Y eso hizo. Tobias veló por él, igual que, a su debido tiempo, él veló por Damien Patchett, hasta que se intercambiaron los papeles, y llegaron las balas, y pensó:
Soy cebo. Soy carnada.
Voy a morir.
5
Al día siguiente volví a apostarme ante la casa de Joel Tobias. En lugar del Saturn, el automóvil que a veces utilizaba para labores de vigilancia -como, por ejemplo, la noche anterior-, me vi obligado a usar el Mustang, por si Tobias, después de nuestro encuentro, sospechaba que lo seguían. El Mustang no era un coche precisamente discreto, pero lo estacioné detrás de una furgoneta en el aparcamiento de Big Sky Bread Company, en la esquina de Deering Avenue, y me coloqué en ángulo, de modo que, desde donde me hallaba, veía por muy poco la casa de Tobias en Revere, pero a él le sería difícil advertir mi presencia a menos que viniese a buscarme. Su Silverado continuaba en el camino de acceso cuando llegué, y las cortinas estaban aún corridas en la ventana del piso de arriba. Poco después de las ocho Tobias apareció por la puerta con una camiseta negra y vaqueros negros. Tenía un tatuaje en el brazo izquierdo, pero desde tan lejos no lo distinguí. Se metió en su furgoneta y giró a la derecha. En cuanto dejé de verlo, salí tras él.
La circulación era densa y conseguí quedarme muy por detrás de Tobias sin perderlo de vista. Casi se me escapó en Bedford al cambiar el semáforo, pero lo alcancé un par de manzanas más adelante. Al final entró en una zona de almacenes adyacente a Franklin Arterial. Pasé de largo y me metí en el aparcamiento contiguo, desde donde vi a Tobias estacionar junto a uno de los tres grandes camiones próximos a una alambrada. Dedicó una hora a tareas de mantenimiento rutinarias en el camión; luego volvió a subir a la Silverado y regresó a su casa.

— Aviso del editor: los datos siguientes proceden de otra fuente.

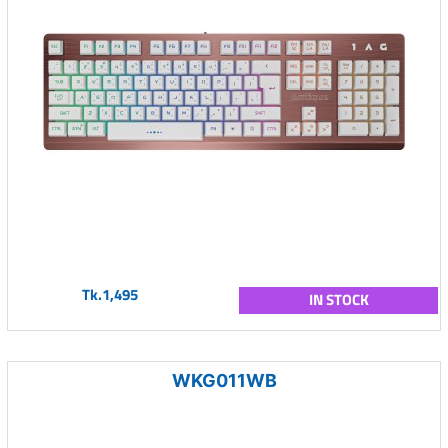
Tk.1,495
IN STOCK
WKG011WB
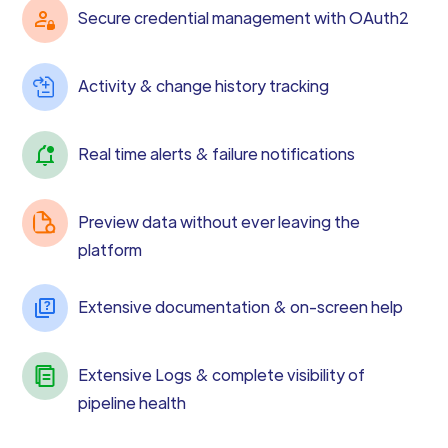
Secure credential management with OAuth2
Activity & change history tracking
Real time alerts & failure notifications
Preview data without ever leaving the
platform
Extensive documentation & on-screen help
Extensive Logs & complete visibility of
pipeline health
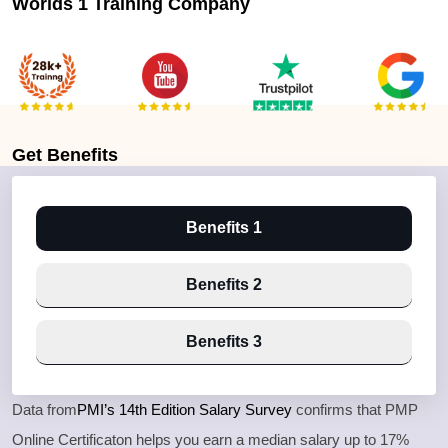
Worlds 1 Training Company
Get
Benefits
Benefits 1
Benefits 2
Benefits 3
Data from
PMI’s 14th Edition Salary Survey
confirms that PMP
Online Certificaton helps you earn a median salary up to 17%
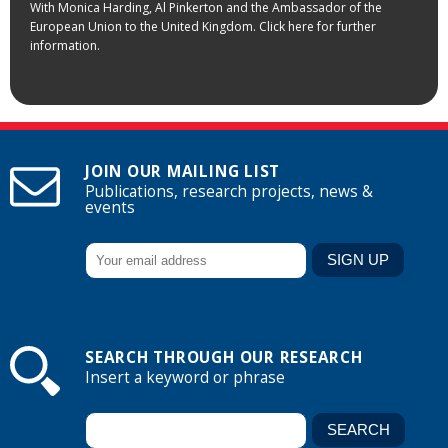
With Monica Harding, Al Pinkerton and the Ambassador of the
European Union to the United Kingdom. Click here for further
information.
JOIN OUR MAILING LIST
Publications, research projects, news &
events
SEARCH THROUGH OUR RESEARCH
Insert a keyword or phrase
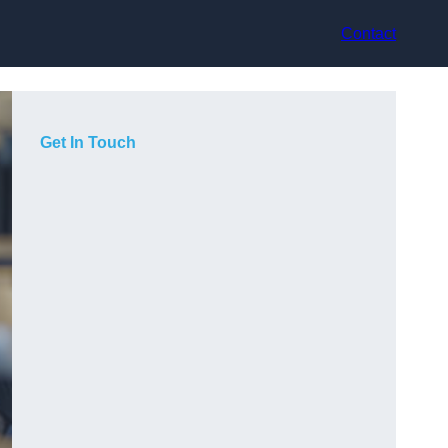
Contact
Get In Touch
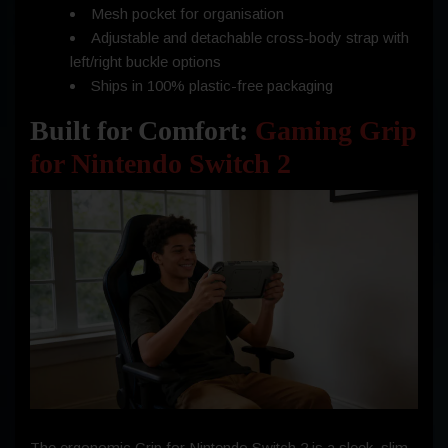
Mesh pocket for organisation
Adjustable and detachable cross‑body strap with
left/right buckle options
Ships in 100% plastic-free packaging
Built for Comfort:
Gaming Grip
for Nintendo Switch 2
The ergonomic Grip for Nintendo Switch 2 is a sleek, slim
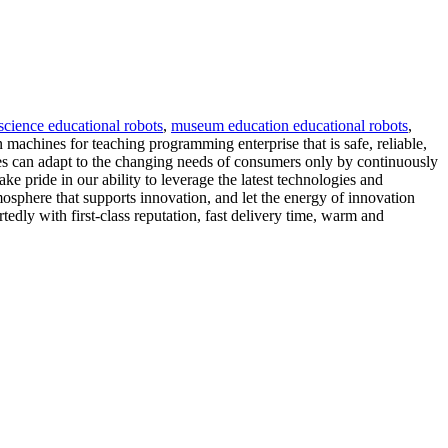
 science educational robots
,
museum education educational robots
,
 machines for teaching programming enterprise that is safe, reliable,
es can adapt to the changing needs of consumers only by continuously
 pride in our ability to leverage the latest technologies and
mosphere that supports innovation, and let the energy of innovation
tedly with first-class reputation, fast delivery time, warm and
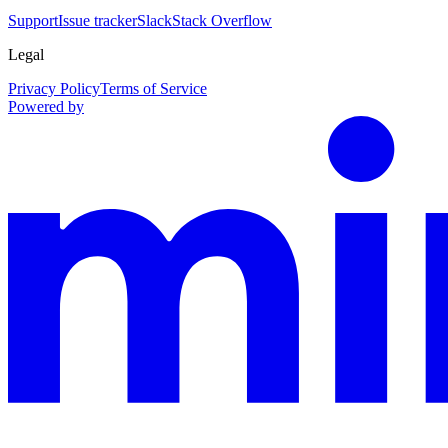
Support
Issue tracker
Slack
Stack Overflow
Legal
Privacy Policy
Terms of Service
Powered by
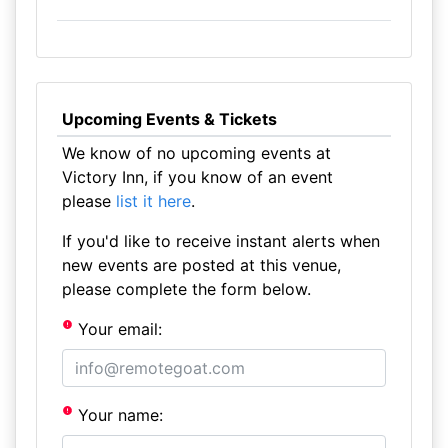
Upcoming Events & Tickets
We know of no upcoming events at
Victory Inn, if you know of an event
please
list it here
.
If you'd like to receive instant alerts when
new events are posted at this venue,
please complete the form below.
Your email:
Your name:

Llené el depósito del Mustang, entré en Big Sky por una taza de café y me planteé qué hacer. De momento sólo sabía que algo no cuadraba en las cuentas de Tobias, y que tal vez tenía problemas con su novia, como Bennett había comentado, pero no podía quitarme de encima la impresión de que, en último extremo, nada de eso era asunto mío. En teoría, podría haberme quedado pegado a él hasta que emprendiese el viaje previsto a Canadá, haber cruzado la frontera detrás de él y haber esperado a ver qué ocurría, pero las probabilidades de que no me detectase si lo seguía a lo largo de todo el camino eran escasas. Al fin y al cabo, si él andaba metido en una actividad ilegal, probablemente permanecía alerta a cualquier clase de vigilancia, y una persecución como es debido requería dos vehículos o quizá tres. Podría haberme llevado a Jackie Garner como segundo conductor, pero Jackie no trabajaba de balde, no a menos que se le garantizase un poco de diversión y la posibilidad de pegarle a alguien sin consecuencias penales, y seguir a un camión hasta Quebec no coincidía con la idea que tenía Jackie de pasarlo bien. Y si Tobias se dedicaba al contrabando, ¿qué más daba? Yo no estaba al servicio de la Aduana estadounidense.